___ Document excerpt ___

Herbert Rauch (European Association for the Promotion of Sustainable Development, ESD, Vienna, Austria)

Multicultural Education & Technology Journal

ISSN: 1750-497X

Article publication date: 7 June 2013

871

Abstract

Purpose

This paper aims to encourage discourse concerning asustainable societal system”, proposing S.E.E.D. (=Secure‐base Earth Equilibrium Development). S.E.E.D. outlines a possible transition to a viable future civilisation, a realistic eco‐social turnaround, a “taming” (i.e. a cultivation) of the market with regard to the changed context (“nature”, ecosystem). Thus, it can become a key point for “sustainable global citizenship”; and all educational efforts in this direction are demanded.

Design/methodology/approach

The design/methodology/approach is along the main components of the model of “Synoptics”, i.e. systemic social analyses using so‐called “objective hermeneutic methodology”. This outline is the short version of the complete text of an ESD memorandum on S.E.E.D. (Vienna, 2012), which comprises approx. 200 pages; thus it has had to be very condensed.

Findings

For moving towards a sustainable global societal system, a “transitional phase” is needed. One possible transition model is S.E.E.D. Further deliberation about our future social architecture as well as some immediate and critical steps are urgently needed and are to be encouraged; this text merely aims to be an incentive.

___ Data excerpts ___

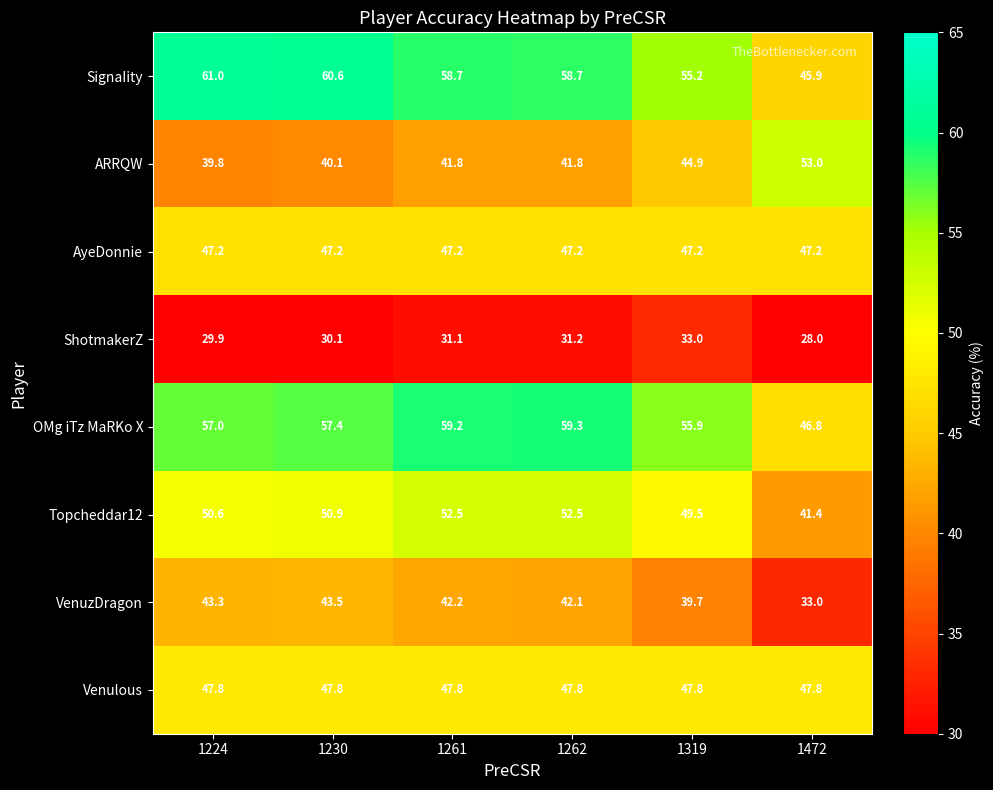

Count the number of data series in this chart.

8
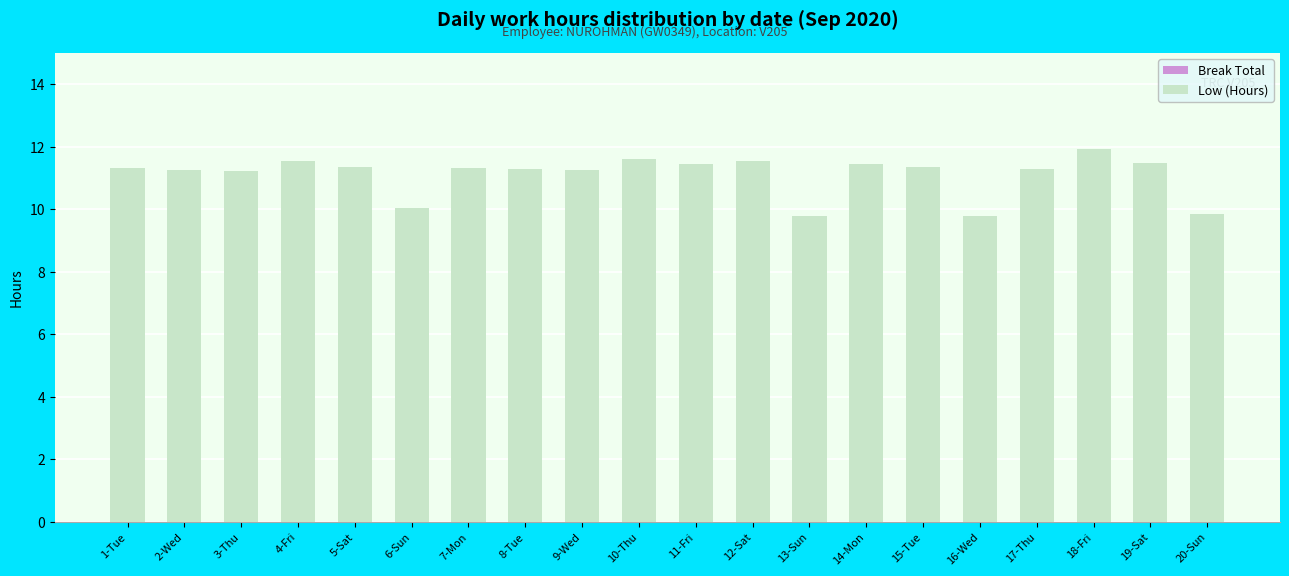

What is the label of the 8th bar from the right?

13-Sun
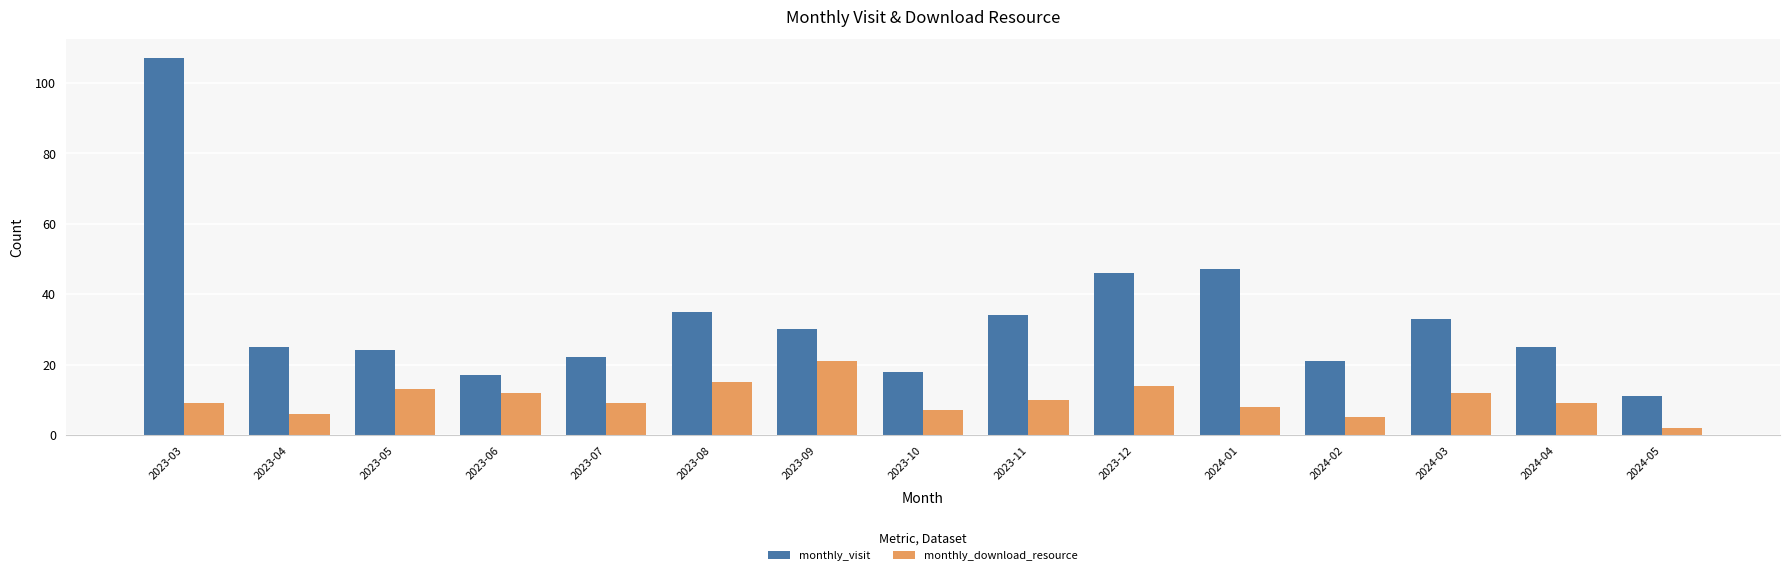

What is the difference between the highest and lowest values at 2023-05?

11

___

* Activity
Carry the abstract on the S.E.E.D. sustainability model forward from its last sentence.

* Result below
Research limitations/implications

Hermeneutics can only deepen the understanding of social systems. It recognizes the difference in relation toscience” – based on the “reproducibility of situations” (replication) and therefore the possibility of a methodology by “replicable experiments”, which are not (yet) possible in the social realm.

Practical implications

This article aims to deepen the understanding of the “whole” of a social structure – as a system – and it outlines an alternative social architecture (S.E.E.D.) for the next (transitional) historic phase. The crucial factors for a “context‐appropriate change” are education (which has to become both more and more multicultural and have a global perspective at its core) and the media (where all its instruments – new and old – are very important).

Social implications

This social architecture (S.E.E.D.) aims towards intensifying the political discourse for a democratic political transition. It can be first envisaged for European states, respectively, within the EU (and finally worldwide). This outline might be useful for pedagogic purposes as well. If climate knows no boundaries, then why should modern teaching endeavours be limited to national boundaries?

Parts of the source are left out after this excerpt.